### Supplied data:
──────────────────────────────
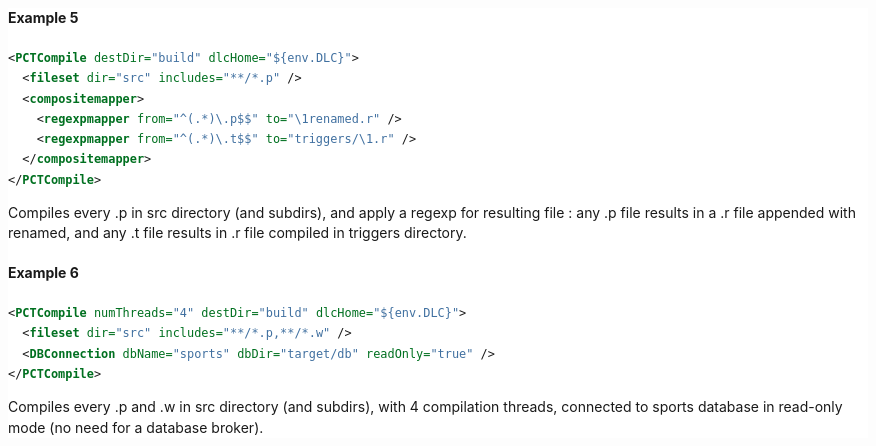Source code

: #### Example 5

```xml
<PCTCompile destDir="build" dlcHome="${env.DLC}">
  <fileset dir="src" includes="**/*.p" />
  <compositemapper>
    <regexpmapper from="^(.*)\.p$$" to="\1renamed.r" />
    <regexpmapper from="^(.*)\.t$$" to="triggers/\1.r" />
  </compositemapper>
</PCTCompile>
```
Compiles every .p in src directory (and subdirs), and apply a regexp for resulting file : any .p file results in a .r file appended with renamed, and any .t file results in .r file compiled in triggers directory.

#### Example 6

```xml
<PCTCompile numThreads="4" destDir="build" dlcHome="${env.DLC}">
  <fileset dir="src" includes="**/*.p,**/*.w" />
  <DBConnection dbName="sports" dbDir="target/db" readOnly="true" />
</PCTCompile>
```
Compiles every .p and .w in src directory (and subdirs), with 4 compilation threads, connected to sports database in read-only mode (no need for a database broker).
──────────────────────────────
### Task instructions:
Output the listing unchanged, pictures excluded.

### Task output:
Source code

: #### Example 5

```xml
<PCTCompile destDir="build" dlcHome="${env.DLC}">
  <fileset dir="src" includes="**/*.p" />
  <compositemapper>
    <regexpmapper from="^(.*)\.p$$" to="\1renamed.r" />
    <regexpmapper from="^(.*)\.t$$" to="triggers/\1.r" />
  </compositemapper>
</PCTCompile>
```
Compiles every .p in src directory (and subdirs), and apply a regexp for resulting file : any .p file results in a .r file appended with renamed, and any .t file results in .r file compiled in triggers directory.

#### Example 6

```xml
<PCTCompile numThreads="4" destDir="build" dlcHome="${env.DLC}">
  <fileset dir="src" includes="**/*.p,**/*.w" />
  <DBConnection dbName="sports" dbDir="target/db" readOnly="true" />
</PCTCompile>
```
Compiles every .p and .w in src directory (and subdirs), with 4 compilation threads, connected to sports database in read-only mode (no need for a database broker).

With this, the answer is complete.